» **What is needed**
Print every one of the records below word for word, omitting the pictures.

» **Extracted entries**
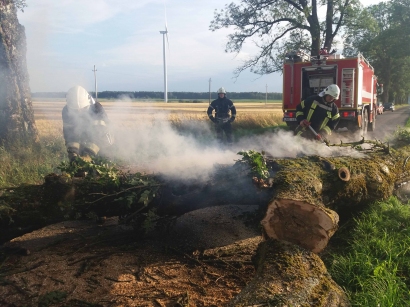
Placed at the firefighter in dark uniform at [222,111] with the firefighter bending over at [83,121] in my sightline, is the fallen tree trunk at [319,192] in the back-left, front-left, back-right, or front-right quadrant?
front-left

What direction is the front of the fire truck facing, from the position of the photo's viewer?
facing away from the viewer

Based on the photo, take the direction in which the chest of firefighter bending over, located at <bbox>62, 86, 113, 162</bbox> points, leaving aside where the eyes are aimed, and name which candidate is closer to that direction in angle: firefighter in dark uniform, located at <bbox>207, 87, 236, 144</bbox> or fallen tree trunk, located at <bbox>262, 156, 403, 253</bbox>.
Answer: the fallen tree trunk

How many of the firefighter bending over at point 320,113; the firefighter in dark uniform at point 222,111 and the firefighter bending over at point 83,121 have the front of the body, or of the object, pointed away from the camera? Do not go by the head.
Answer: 0

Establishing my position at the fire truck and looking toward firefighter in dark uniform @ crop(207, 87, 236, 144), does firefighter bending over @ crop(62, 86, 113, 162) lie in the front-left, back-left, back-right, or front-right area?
front-left

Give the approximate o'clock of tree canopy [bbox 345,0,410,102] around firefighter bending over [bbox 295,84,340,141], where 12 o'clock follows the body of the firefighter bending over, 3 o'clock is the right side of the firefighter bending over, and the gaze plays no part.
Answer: The tree canopy is roughly at 8 o'clock from the firefighter bending over.

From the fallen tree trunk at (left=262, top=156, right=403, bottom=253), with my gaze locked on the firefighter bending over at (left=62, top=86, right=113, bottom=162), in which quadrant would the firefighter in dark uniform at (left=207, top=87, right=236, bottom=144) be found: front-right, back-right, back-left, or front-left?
front-right

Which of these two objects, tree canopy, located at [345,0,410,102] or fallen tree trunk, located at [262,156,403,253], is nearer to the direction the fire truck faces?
the tree canopy

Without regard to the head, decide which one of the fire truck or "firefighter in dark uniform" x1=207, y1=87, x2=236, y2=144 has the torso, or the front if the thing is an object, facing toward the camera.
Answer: the firefighter in dark uniform

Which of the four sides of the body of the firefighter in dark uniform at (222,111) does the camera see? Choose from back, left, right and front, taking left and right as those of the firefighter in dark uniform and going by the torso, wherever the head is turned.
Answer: front

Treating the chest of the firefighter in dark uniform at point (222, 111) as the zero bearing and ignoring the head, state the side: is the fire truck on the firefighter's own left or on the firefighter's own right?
on the firefighter's own left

» **Result**
Placed at the firefighter in dark uniform at [222,111] with the firefighter bending over at [83,121] in my sightline, is the fallen tree trunk at [319,192] in the back-left, front-left, back-right, or front-right quadrant?
front-left

What direction is the front of the fire truck facing, from the position of the photo's viewer?
facing away from the viewer

Based on the photo, take the direction in which the chest of firefighter bending over, located at <bbox>62, 86, 113, 162</bbox> points, leaving aside where the eyes are aimed, and name which candidate is closer to that direction in angle: firefighter in dark uniform, located at <bbox>207, 87, 236, 144</bbox> or fallen tree trunk, located at <bbox>262, 156, 403, 253</bbox>.
Answer: the fallen tree trunk

How many of the firefighter bending over at point 320,113; the firefighter in dark uniform at point 222,111 and the firefighter bending over at point 83,121 have the front of the body, or of the object, pointed away from the camera? Do not go by the head.
Answer: 0

Establishing my position at the fire truck and looking toward firefighter in dark uniform @ crop(207, 87, 236, 144), does firefighter bending over @ crop(62, 86, 113, 162) lie in the front-left, back-left, back-right, or front-right area?
front-left

Give the approximate o'clock of tree canopy [bbox 345,0,410,102] around firefighter bending over [bbox 295,84,340,141], where 12 o'clock follows the body of the firefighter bending over, 3 o'clock is the right side of the firefighter bending over, and the gaze plays no part.
Answer: The tree canopy is roughly at 8 o'clock from the firefighter bending over.

From the fallen tree trunk at (left=262, top=156, right=403, bottom=253), with my gaze locked on the firefighter bending over at (left=62, top=86, right=113, bottom=162), in which quadrant would the firefighter in dark uniform at (left=207, top=87, right=236, bottom=144) be found: front-right, back-right, back-left, or front-left?
front-right

Which of these two objects, tree canopy, located at [345,0,410,102] or fallen tree trunk, located at [262,156,403,253], is nearer to the direction the fire truck faces?
the tree canopy

Without regard to the head, decide which one of the fire truck or "firefighter in dark uniform" x1=207, y1=87, x2=236, y2=144 has the torso, or the front if the thing is an object, facing toward the camera.
Answer: the firefighter in dark uniform

Which of the four sides of the body of the firefighter in dark uniform at (222,111) does the camera see? Choose from back, left, right and front, taking left and right as those of the firefighter in dark uniform and going by the torso, wherever the head is turned.
Answer: front

Treating the chest of the firefighter in dark uniform at point (222, 111) as the zero bearing and ignoring the head, state the side: is the fire truck on the firefighter's own left or on the firefighter's own right?
on the firefighter's own left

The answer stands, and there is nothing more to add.